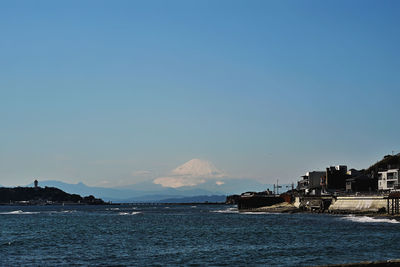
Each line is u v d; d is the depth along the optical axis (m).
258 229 114.62
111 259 69.06
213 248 79.75
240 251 75.38
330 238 89.19
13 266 63.62
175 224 141.50
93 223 151.75
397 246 76.88
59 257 71.44
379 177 183.25
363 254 69.62
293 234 99.12
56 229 125.75
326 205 183.88
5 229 128.38
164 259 68.62
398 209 137.62
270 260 66.19
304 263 63.38
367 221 127.56
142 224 143.50
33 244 88.56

→ WHAT IS BEING ASKED: For the entries above, return an exact copy that omits the images.

→ THE COMPLETED TASK:
Each line is u v d; d is the depth along the optical axis (m).
258 229 114.62
111 259 69.06
213 248 79.75
240 251 75.38
330 238 89.19
13 266 63.62
175 224 141.50
93 223 151.75
397 246 76.88
59 257 71.44
379 177 183.25
363 254 69.62
293 234 99.12
56 229 125.75
326 205 183.88
5 229 128.38
164 259 68.62
398 209 137.62
270 260 66.19
304 263 63.38
367 221 127.56
142 224 143.50
33 244 88.56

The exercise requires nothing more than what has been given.